アスリートドキュメント

スポーツの素晴らしさは夢に向かって挑戦し続けるアスリートの素晴らしさ。密着取材でアスリートの真実の姿を描き出します。

172

ショートトラック 寺尾悟

2009/10/10放送

~復活へのプロローグ~

10月上旬、長野県で行われているショートトラック日本代表合宿にある男の姿があった。 日本ショートトラック界の第一人者、寺尾悟、34歳。
バンクーバーオリンピックを目指し、連日ハードなトレーニングに打ち込む日々。
出場すれば自身5度目となる。ところが今シーズン、寺尾に試練が訪れていた。

2月、ワールドカップ日本代表のブルガリア遠征練習中に左足首を脱臼骨折。
緊急帰国し、手術を受けた。寺尾にとっては3度目の大きなケガとなってしまった。
それでもその都度、ベテランはケガを乗り越えてきた。今度もまたゼロからのスタート。
苦しいリハビリ生活。それでも男に支えとなるものがあった。
今年1月に結婚し、新しい環境の中でオリンピックを目指す…「妻のためにオリンピックへ行きたい」と彼の熱い眼差しは再びバンクーバーへと向けられていく。

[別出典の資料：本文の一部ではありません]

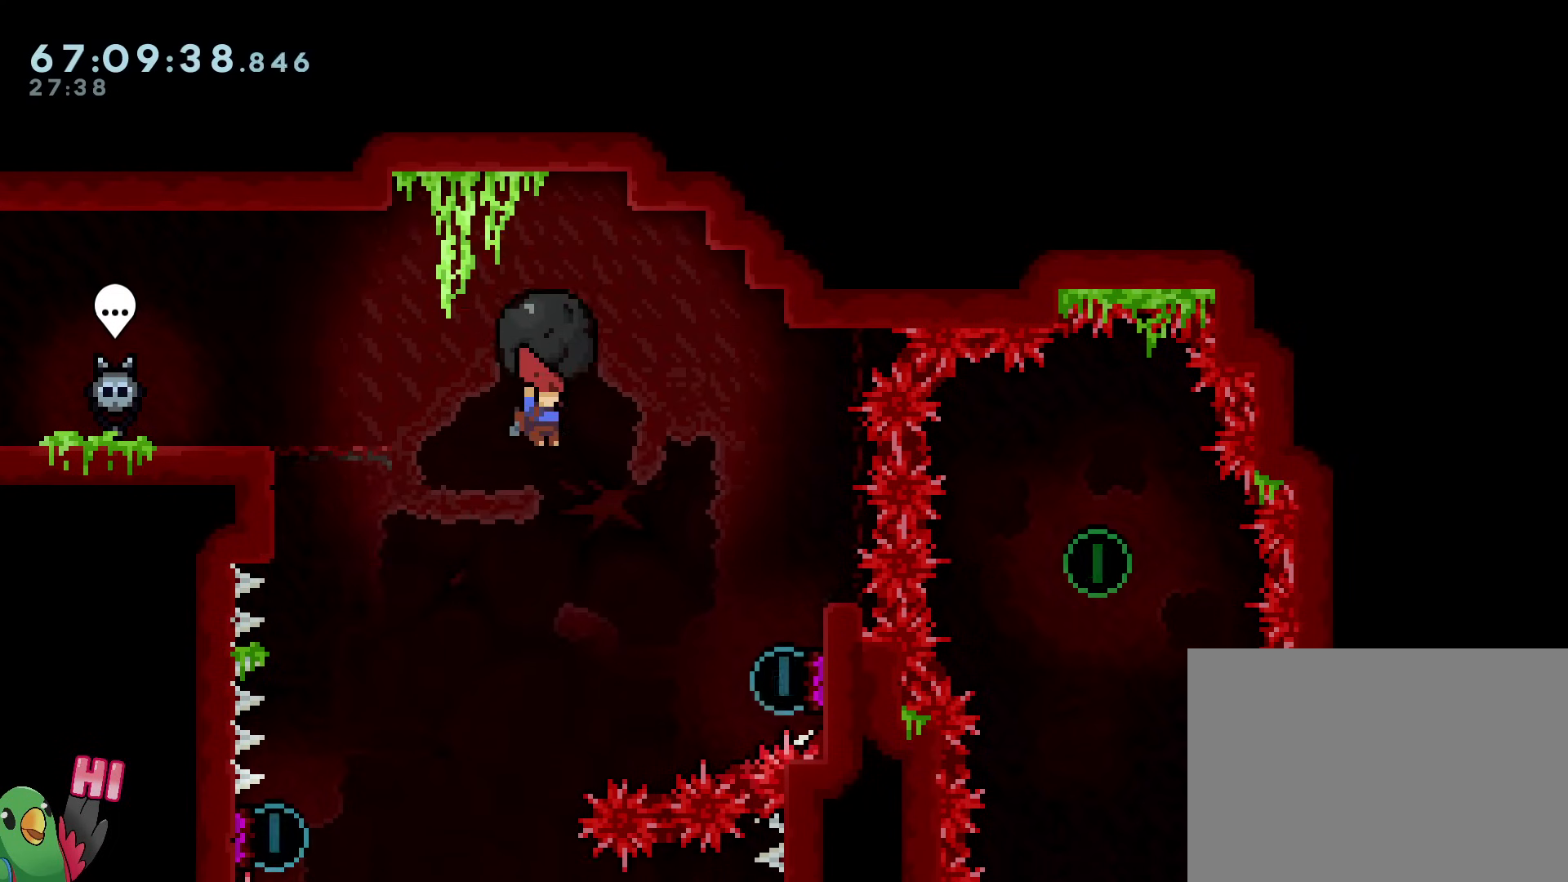
{"buttons": ["B", "Y"], "left_stick": "right", "right_stick": "center", "events": [[250, "R1", "up"], [401, "Y", "down"]]}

9月の全日本距離別選手権でおよそ9ヶ月ぶりの公式戦に復帰した寺尾。
もちろん足の状態は万全ではなかったが、3種目(500メートル、1000メートル、1500メートル)に出場し、全て決勝進出。 疲労が極限に達している中で自分がどこまで通用するのかを試しながらレースに臨んでいた。
結果が500メートル4位、1000メートル5位、1500メートル4位。
結果だけを見れば、満足はいかない。 しかし、上位こそ入れなかったが本人にとって復活に向けての確かな手ごたえはつかんだ。
「正直復帰できるのかと思っていた。5度目に挑むなら出場するだけではなく、表彰台を目指したい」こうハッキリ言った寺尾。
さらに、ベテランはこうも言った。「スケートが好きだから続ける」

オリンピックへの最終選考は12月の全日本選手権。残り2ヶ月。 5度目の出場を果たし、復活の2文字はオリンピックで必ず見れると信じている。